Мы были измотаны, небриты. Бросилась в глаза небезынтересная деталь, которая мне сейчас вспоминается. Студия Билютина, довольно широко представленная в Манеже, состояла из людей разных национальностей. И, в частности, не было никакого перевеса евреев. Но каким-то странным образом в Манеж были приглашены в основном евреи, причем с типично еврейскими лицами.
Уже тогда я почувствовал некий привкус провокации. Кстати, об этом я сказал Леве Копелеву, который был с друзьями внизу, в залах выставки, в то время как наверху шла подготовка экспозиции. Мы с ним гуляли по залам, и я, обратив его внимание на присутствую-щих, заметил: "Не понимаю, что происходит, Лев, провокация это или не провокация?" Он сказал: "Я тоже многого не понимаю, может быть, да, может быть, нет".

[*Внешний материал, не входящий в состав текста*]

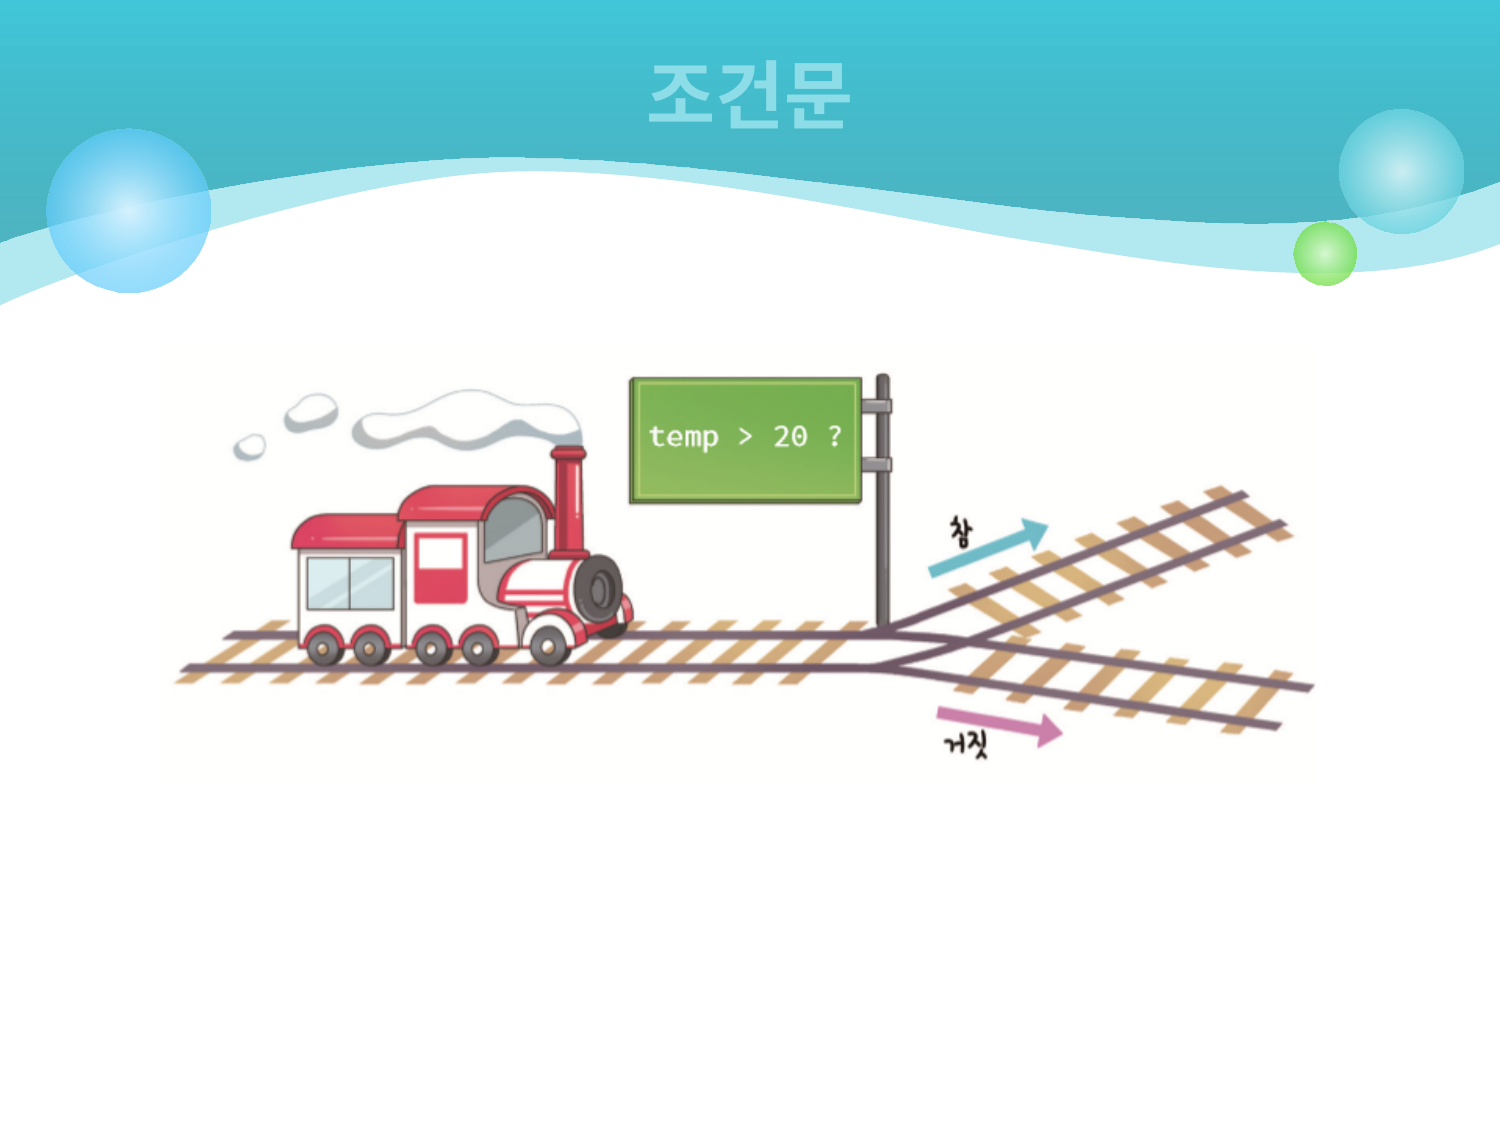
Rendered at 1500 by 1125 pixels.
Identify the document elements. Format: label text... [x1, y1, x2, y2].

title 조건문 [75, 0, 1425, 188]
picture [146, 334, 1354, 791]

Кстати, Копелева я очень любил, познакомились мы с ним следующим образом. В 1956 году у меня, вместе с другими художниками, была однодневная выставка в МОСХе, где меня очень сильно и неаргументированно критиковали. И вот встает рослый красавец и просит председательствующего, главу МОСХа Шмаринова, быть осторожным. "Сейчас, - говорит он, - вы критикуете художника уровня Маяковского и Брехта. Поэтому ваши фразы становятся историческими, и я вас прошу быть осторожными..." На вопрос, от чьего имени он выступает и кто он такой, он очень вальяжно сказал: "Во-первых, я говорю от собственного имени. Я - Копелев, и, во-вторых, я говорю от имени критиков Союза писателей", чем вызвал некоторое замешательство. После этого я к нему подошел и сказал: "Вы мне выдали такой аванс, что я просто обязан серьезно работать".

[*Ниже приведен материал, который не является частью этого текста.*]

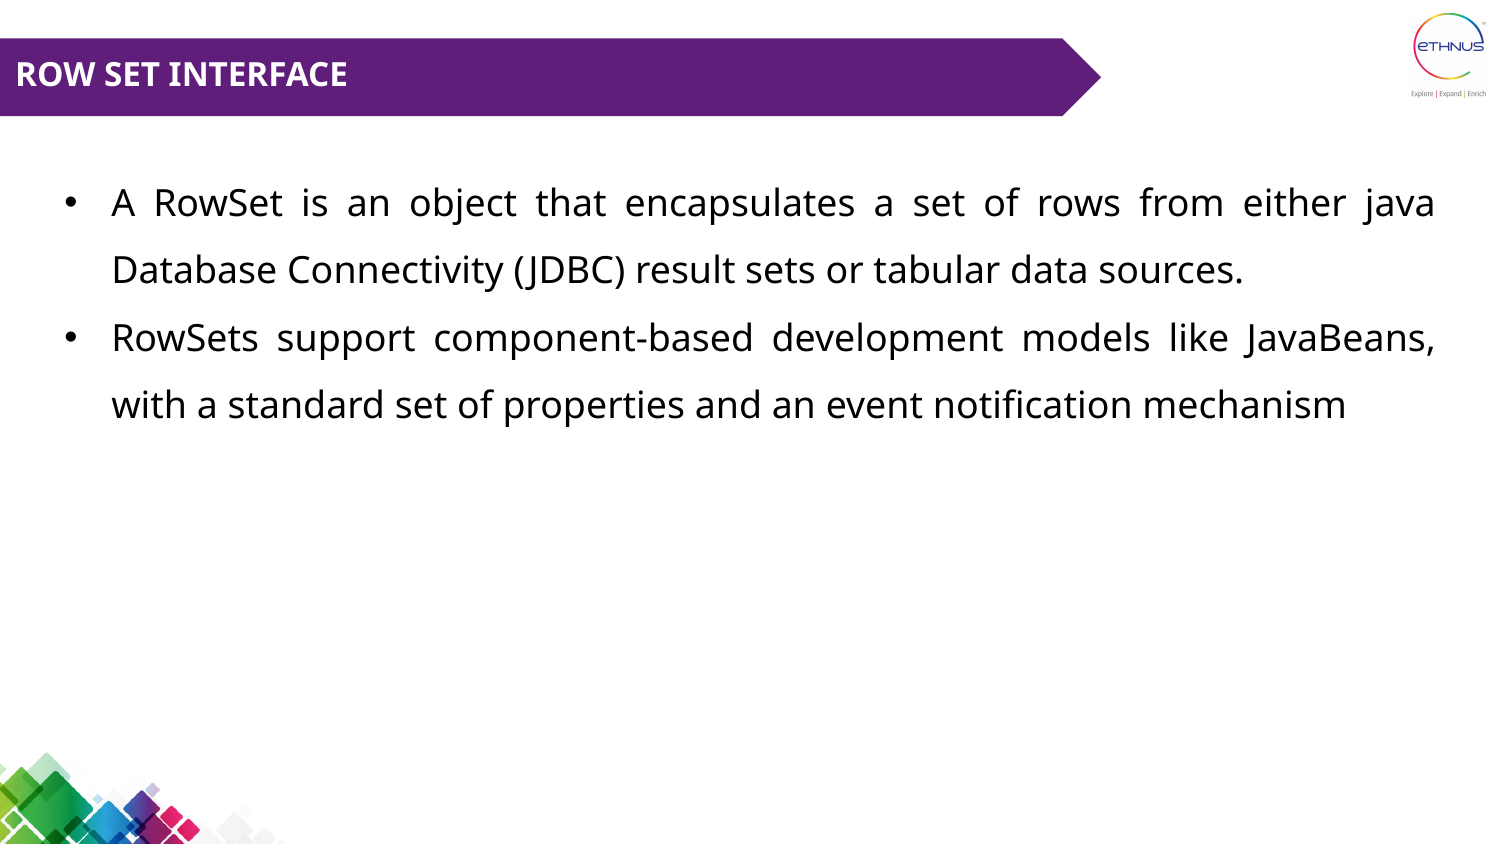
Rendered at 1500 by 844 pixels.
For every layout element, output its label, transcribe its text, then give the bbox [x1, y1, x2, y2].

picture [1411, 12, 1491, 99]
picture [0, 744, 413, 844]
text_box ROW SET INTERFACE [0, 38, 881, 130]
text_box A RowSet is an object that encapsulates a set of rows from either java Database Connectivity (JDBC) result sets or tabular data sources. RowSets support component-based development models like JavaBeans, with a standard set of properties and an event notification mechanism [49, 148, 1453, 437]
text_box [881, 38, 1102, 117]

Так вот тогда, в Манеже, у нас у обоих возникла мысль о возможной провокации.
Наконец, в здание входит Хрущев со свитой. Мы находимся наверху, но до нас доносятся крики и вопли уже снизу, там происходит некий шабаш.
Какой это был шабаш, я не знаю, потому что я в нем не принимал участия. Но когда нас выстроили в ряд перед лестницей на верхней площадке, все мои друзья, создав некий круг, начали аплодировать поднимающемуся Хрущеву. Их аплодисменты слились с криками Хрущева: "Дерьмо собачье!"
Я еще не знаю, относилось ли это к нам, но, во всяком случае, он был воспален и все были очень возбуждены.
Осмотр он начал в комнате, где экспонировалась живопись, представляемая Билютиным и некоторыми моими друзьями. Там Хрущев грозно ругался и возмущался мазней. Именно там он заявил, что "осел хвостом мажет лучше". Там же произошла очень смешная сцена с Сусловым, который, осматривая работы, сделанные в Саратове, без конца бубнил: "Я сам из Саратова! Я сам из Саратова, это непохоже". Там же было сделано замечание Жетловскому, что он красивый мужчина, а рисует уродов, там же произошла и моя главная стычка с Хрущевым, которая явилась прелюдией к последующему разговору. Стычка эта возникла так. Хрущев спросил: "Кто здесь главный?" Из рядов вытолкнули Билютина. Билютин был растерян, смущен и подавлен. Возможно, он действительно не ожидал провокации. Именно эта его растерянность и подтверждает, что он не был сознательным провокатором, хотя такая идея бытует и по сей день. Хрущев задал ему вопрос, который я не могу расшифровать. Он спросил: "Кто ваш отец?" На что Билютин, заикаясь, ответил: "Политический работник".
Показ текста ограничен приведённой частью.